The biggest stars on the semi-pro Panthers were
tall homegrown center Charles Cooper, and Billy Yancey, a two-sport
athlete who also played pro baseball as a shortstop for the New York
Lincoln Giants and the Hilldale Club.
Cooper joined the team in 1926
after attending Central High School and starring in the Southwest Y's
Senior Interscholastic League. As the Panthers' starting center,
Cooper's size (6'-5", 215 lbs.) and rebounding ferocity resulted in the
nickname "Long Boy" and then "Tarzan."
Led by Cooper and Yancey, the
Panthers were the city's Colored Basketball Champions throughout the
1920s.
Cooper left the Panthers in 1929 for a professional basketball contract
with Harlem's all-black Renaissance Big R Five.
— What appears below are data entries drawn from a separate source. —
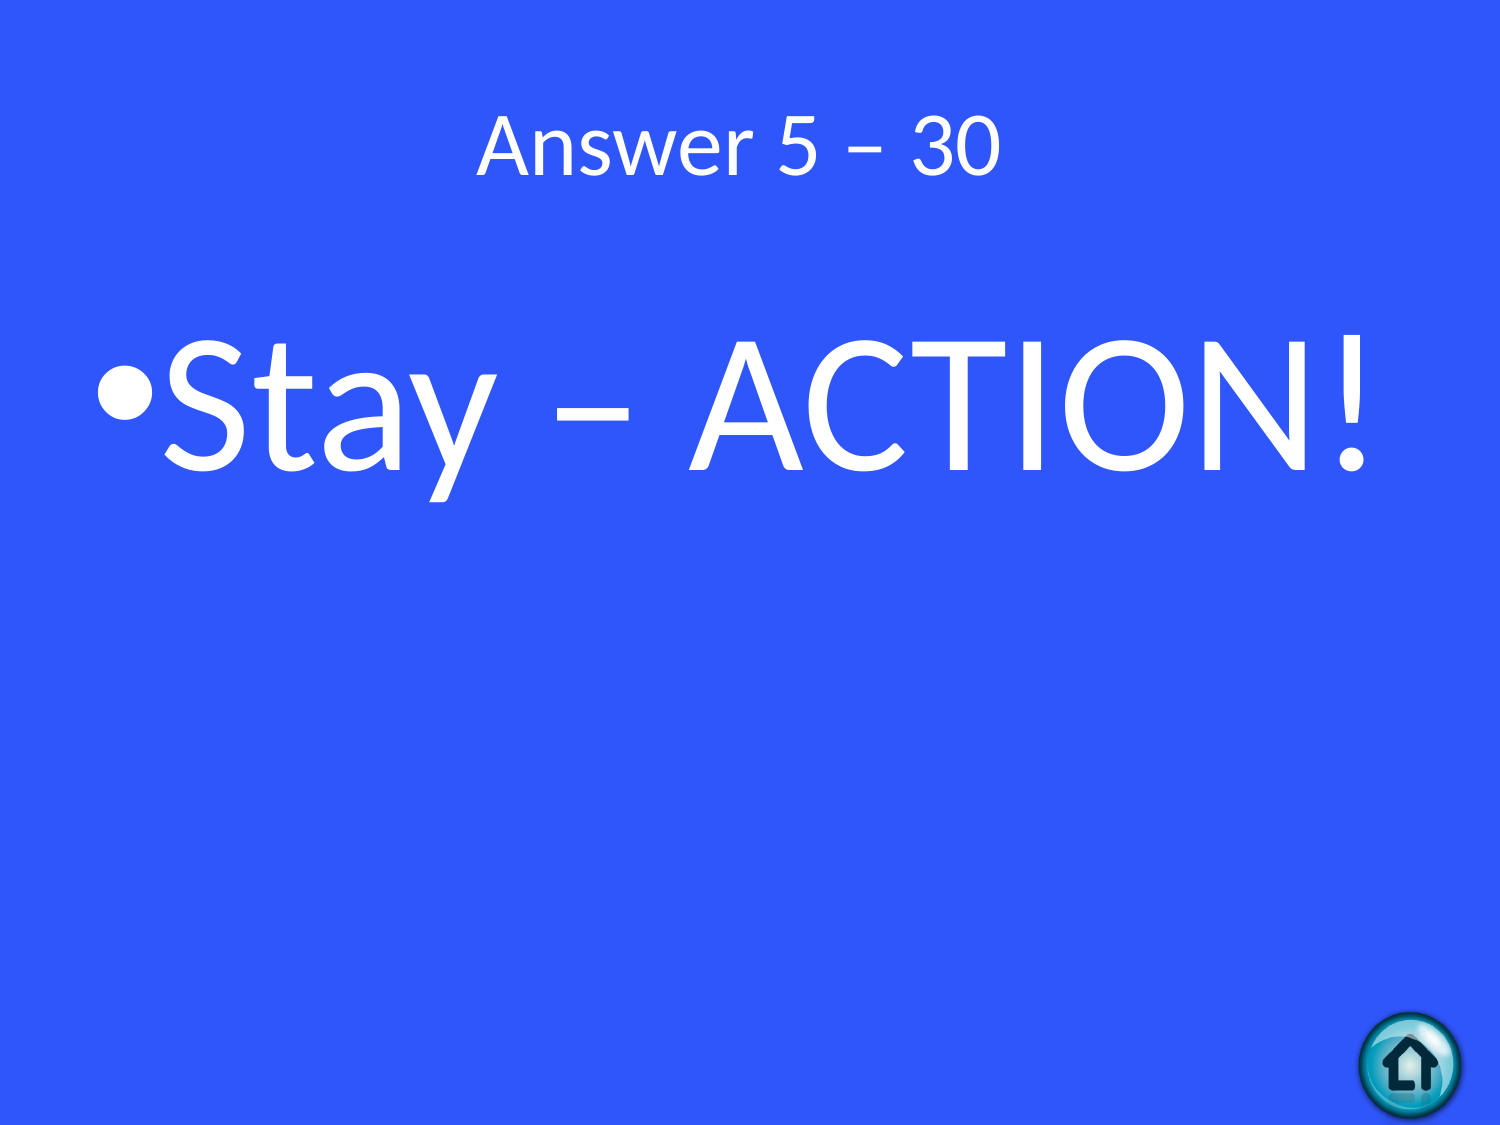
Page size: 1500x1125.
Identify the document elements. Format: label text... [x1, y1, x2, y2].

picture [1349, 1006, 1469, 1125]
list Stay – ACTION! [75, 262, 1425, 1005]
title Answer 5 – 30 [75, 45, 1425, 233]
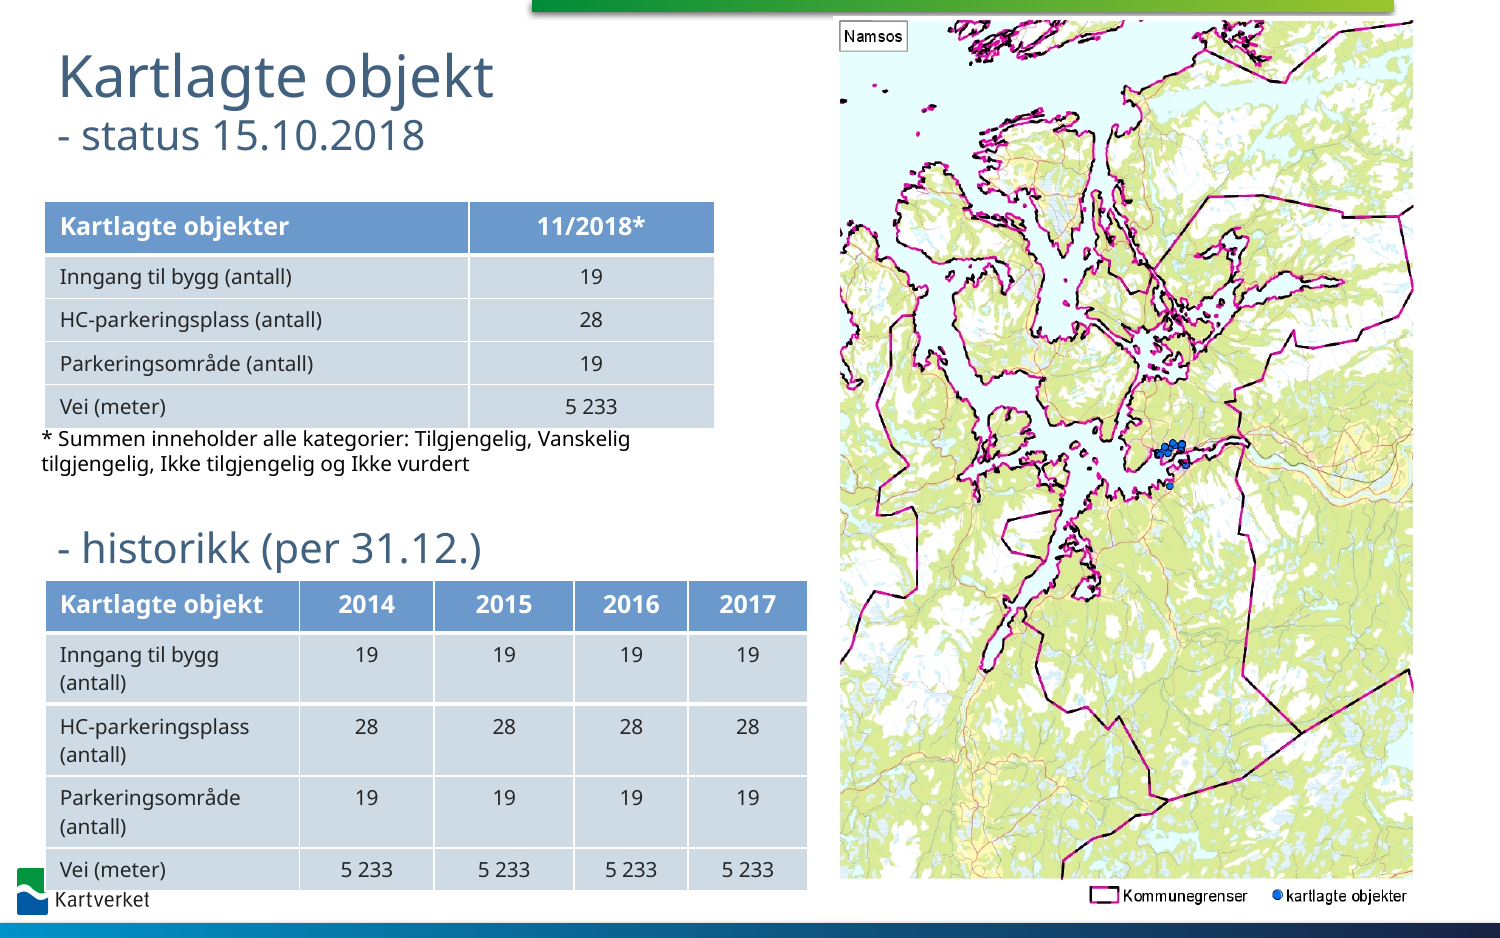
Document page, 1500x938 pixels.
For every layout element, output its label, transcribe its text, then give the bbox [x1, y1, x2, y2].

table_cell 19 [435, 777, 573, 847]
table_cell 19 [300, 777, 433, 847]
table_cell 28 [435, 706, 573, 775]
table_header 2017 [689, 581, 807, 631]
table_cell HC-parkeringsplass (antall) [45, 299, 468, 341]
table_cell Inngang til bygg (antall) [46, 635, 299, 702]
table_cell 5 233 [300, 849, 433, 890]
text_box - historikk (per 31.12.) [42, 496, 828, 580]
table_cell 19 [470, 257, 714, 298]
table_cell Inngang til bygg (antall) [45, 257, 468, 298]
table_cell 19 [470, 342, 714, 384]
table_cell 28 [300, 706, 433, 775]
table_cell Vei (meter) [45, 385, 468, 417]
text_box * Summen inneholder alle kategorier: Tilgjengelig, Vanskelig tilgjengelig, Ikke tilgjengelig og Ikke vurdert [26, 417, 711, 483]
table_cell Vei (meter) [46, 849, 299, 890]
table_cell Parkeringsområde (antall) [45, 342, 468, 384]
table_cell 5 233 [435, 849, 573, 890]
table_header Kartlagte objekt [46, 581, 299, 631]
table_header 2015 [435, 581, 573, 631]
table_header 2016 [575, 581, 687, 631]
table_cell 19 [575, 777, 687, 847]
table_header Kartlagte objekter [45, 202, 468, 253]
table_cell 19 [575, 635, 687, 702]
table_cell HC-parkeringsplass (antall) [46, 706, 299, 775]
text_box Kartlagte objekt - status 15.10.2018 [42, 24, 828, 167]
table_cell 19 [435, 635, 573, 702]
table_cell 19 [300, 635, 433, 702]
table_cell Parkeringsområde (antall) [46, 777, 299, 847]
table_header 2014 [300, 581, 433, 631]
picture [833, 16, 1419, 913]
table_cell 19 [689, 635, 807, 702]
table_cell 5 233 [689, 849, 807, 890]
table_cell 5 233 [575, 849, 687, 890]
table_cell 19 [689, 777, 807, 847]
table_cell 28 [689, 706, 807, 775]
table_cell 5 233 [470, 385, 714, 428]
table_cell 28 [575, 706, 687, 775]
table_header 11/2018* [470, 202, 714, 253]
table_cell 28 [470, 299, 714, 341]
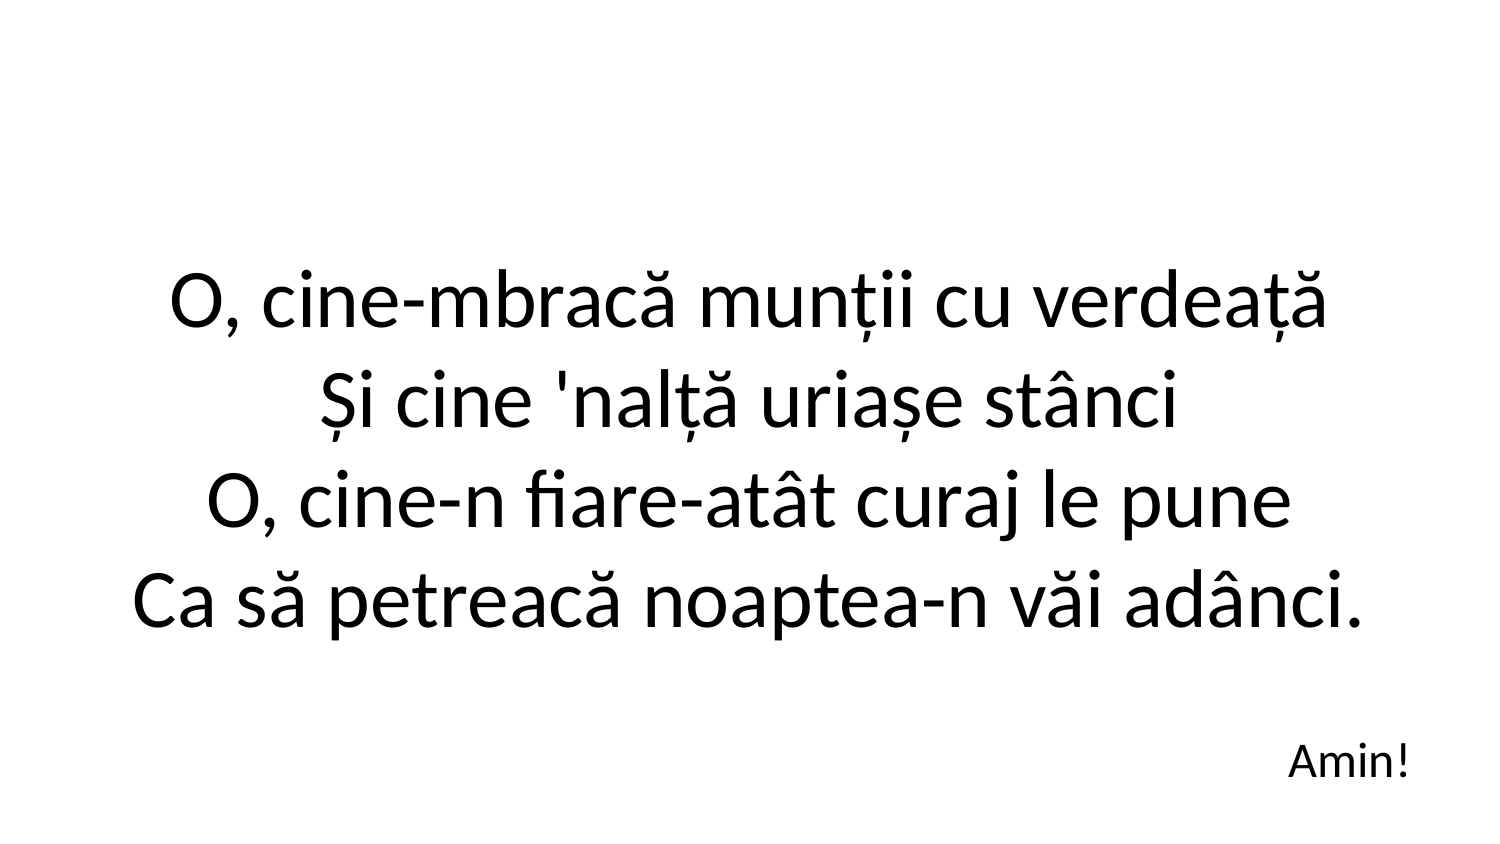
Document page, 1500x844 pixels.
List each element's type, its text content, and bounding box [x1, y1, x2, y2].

text_box O, cine-mbracă munții cu verdeață Și cine 'nalță uriașe stânci O, cine-n fiare-atât curaj le pune Ca să petreacă noaptea-n văi adânci. [117, 192, 1382, 652]
text_box Amin! [1273, 674, 1427, 795]
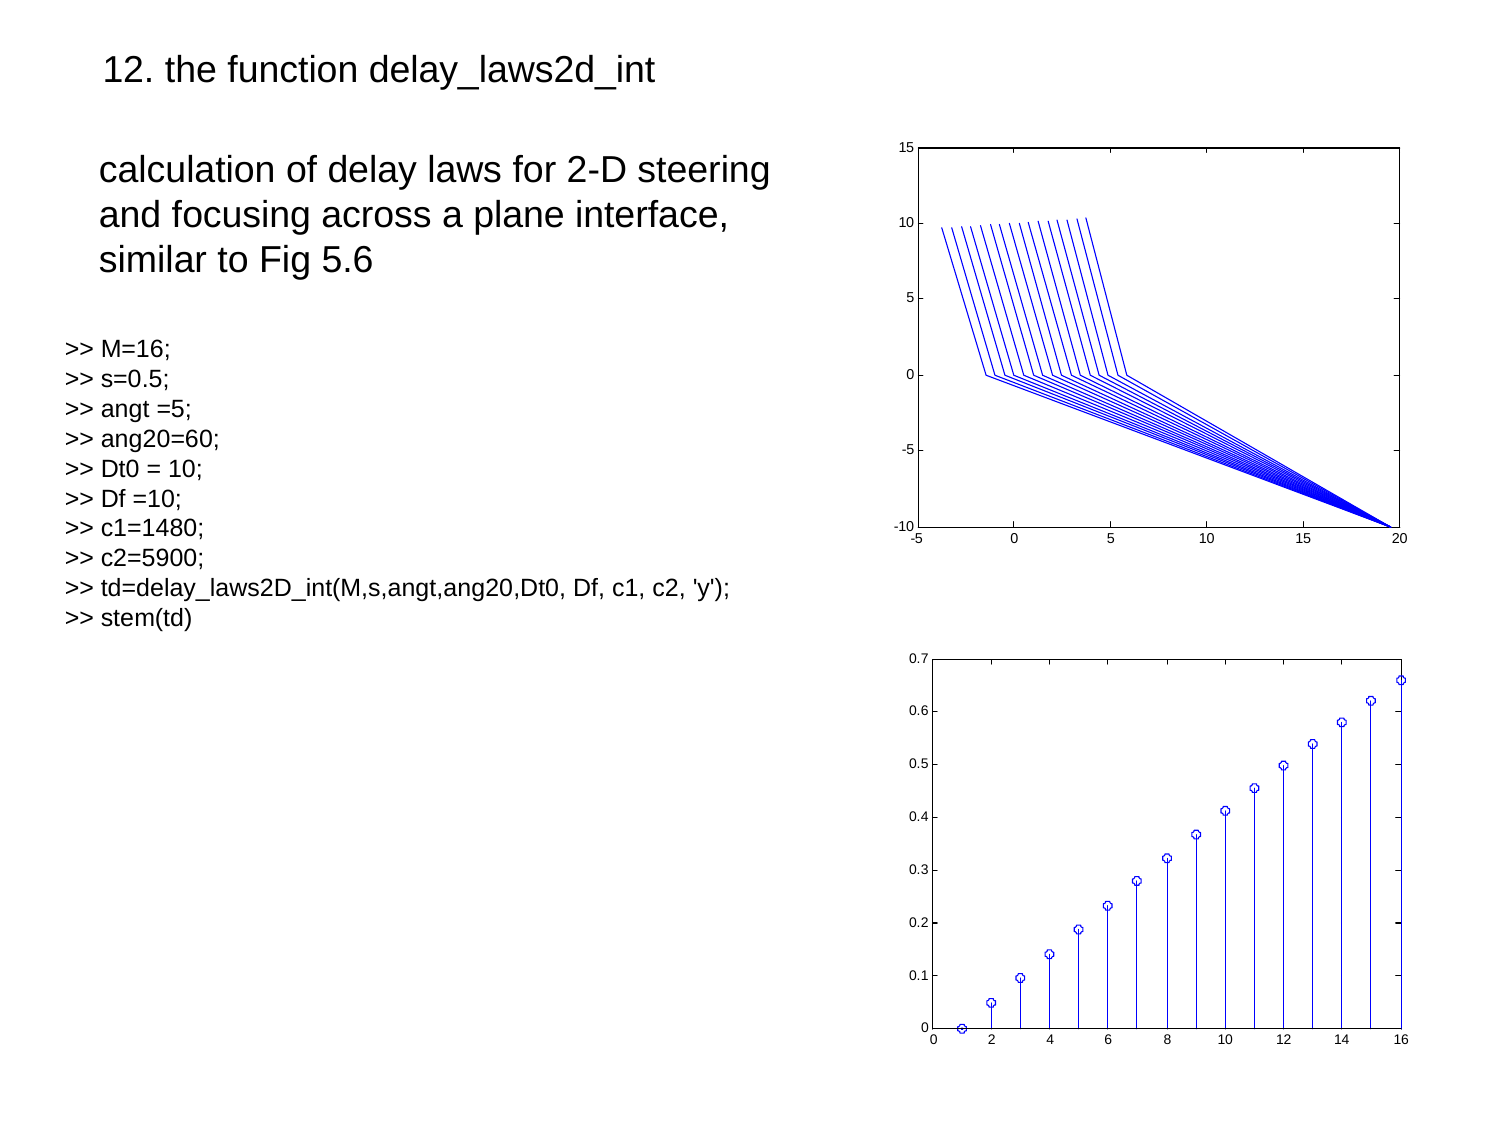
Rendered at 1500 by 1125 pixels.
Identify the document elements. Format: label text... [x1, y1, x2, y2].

text_box calculation of delay laws for 2-D steering and focusing across a plane interface, similar to Fig 5.6 [84, 137, 832, 288]
text_box >> M=16; >> s=0.5; >> angt =5; >> ang20=60; >> Dt0 = 10; >> Df =10; >> c1=1480; >> c2=5900; >> td=delay_laws2D_int(M,s,angt,ang20,Dt0, Df, c1, c2, 'y'); >> stem(td) [49, 324, 800, 640]
picture [837, 112, 1459, 579]
picture [853, 625, 1459, 1079]
text_box 12. the function delay_laws2d_int [87, 37, 671, 98]
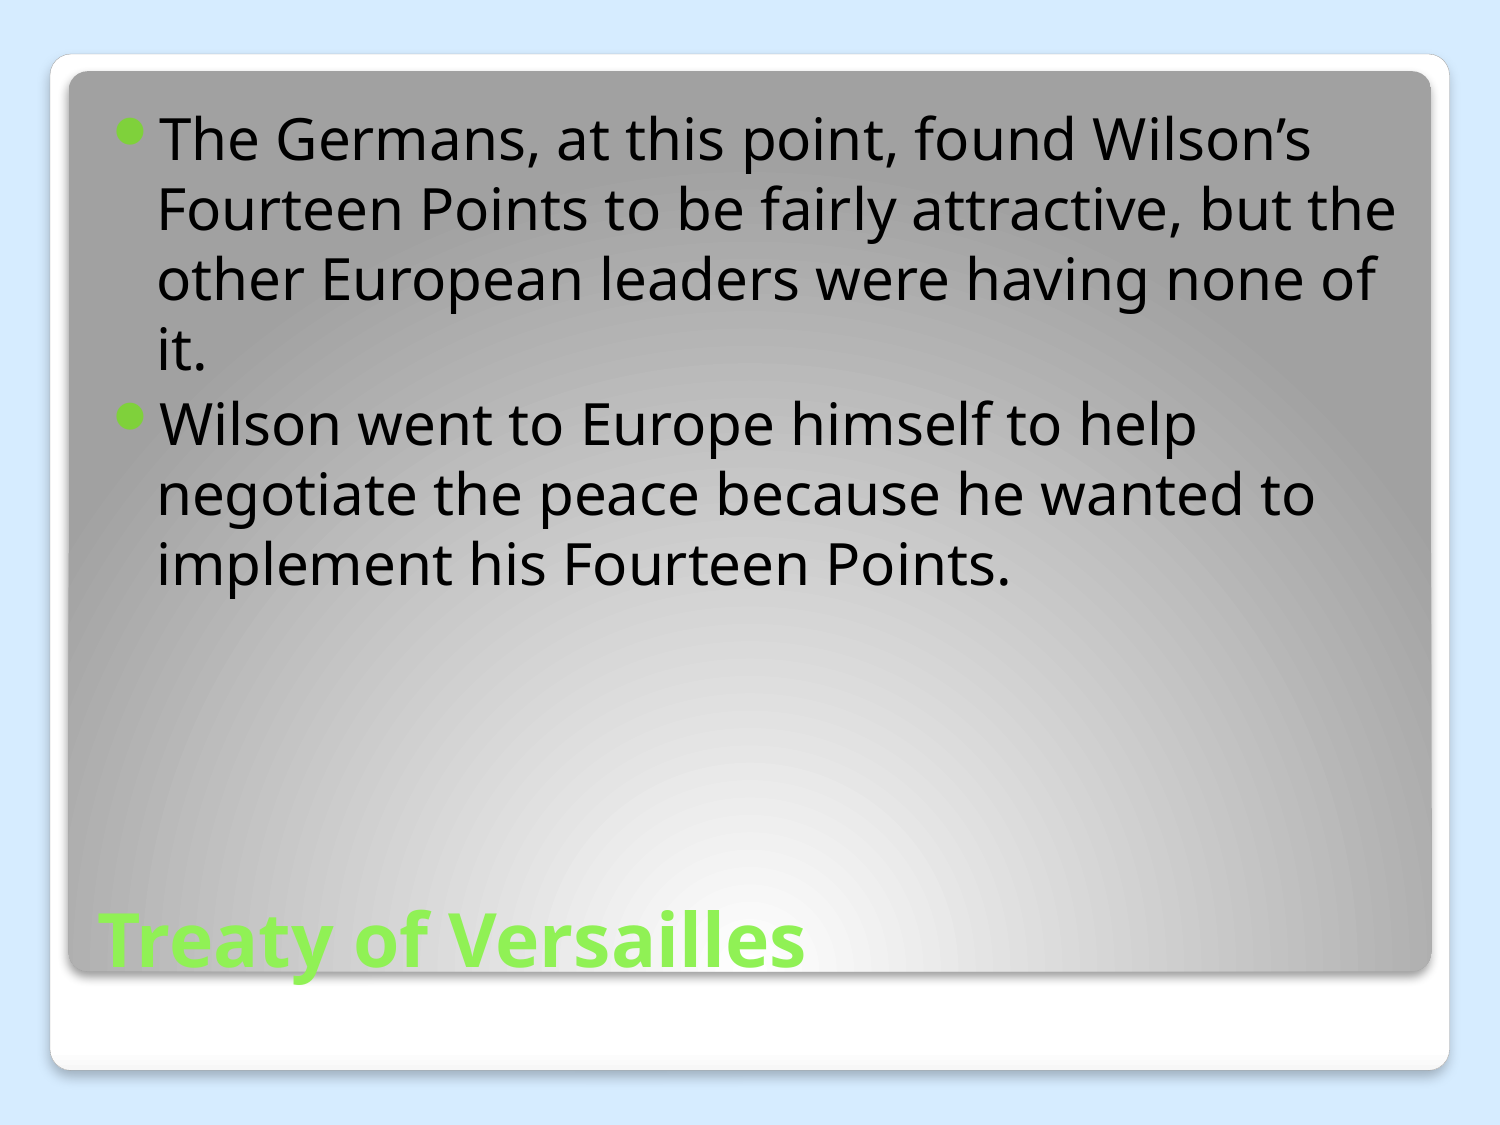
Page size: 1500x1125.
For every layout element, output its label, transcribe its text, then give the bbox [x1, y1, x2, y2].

Over the span of
eleven seasons, Cooper led the "Rens" to 1,303 victories, including 88
straight wins in 86 days in 1933, and the inaugural World Professional
Basketball Tournament title in 1939. More than any single player, "Tarzan" Cooper made the Rens into a legendary team. Most of his
contemporaries, including Hall of Fame center Joe Lapchik of the
Original Celtics, considered Cooper to be the greatest basketball center
of his time. After leaving the Rens, Cooper played for the all-black
Washington Bears, which he led to another World Pro Championship in
1943 before ending his playing career in 1944. Cooper's 1933 Rens were enshrined in the Basketball Hall of Fame as a collective team in 1963, and
Cooper himself was inducted as an individual player in 1970.